» Votre consigne: Reproduisez à l'identique chacune des lignes des données ci-dessous, sans en omettre aucune.

== Données sources

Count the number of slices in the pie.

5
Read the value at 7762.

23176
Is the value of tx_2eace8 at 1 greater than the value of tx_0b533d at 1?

====

» Résultat produit:
Count the number of slices in the pie.

5
Read the value at 7762.

23176
Is the value of tx_2eace8 at 1 greater than the value of tx_0b533d at 1?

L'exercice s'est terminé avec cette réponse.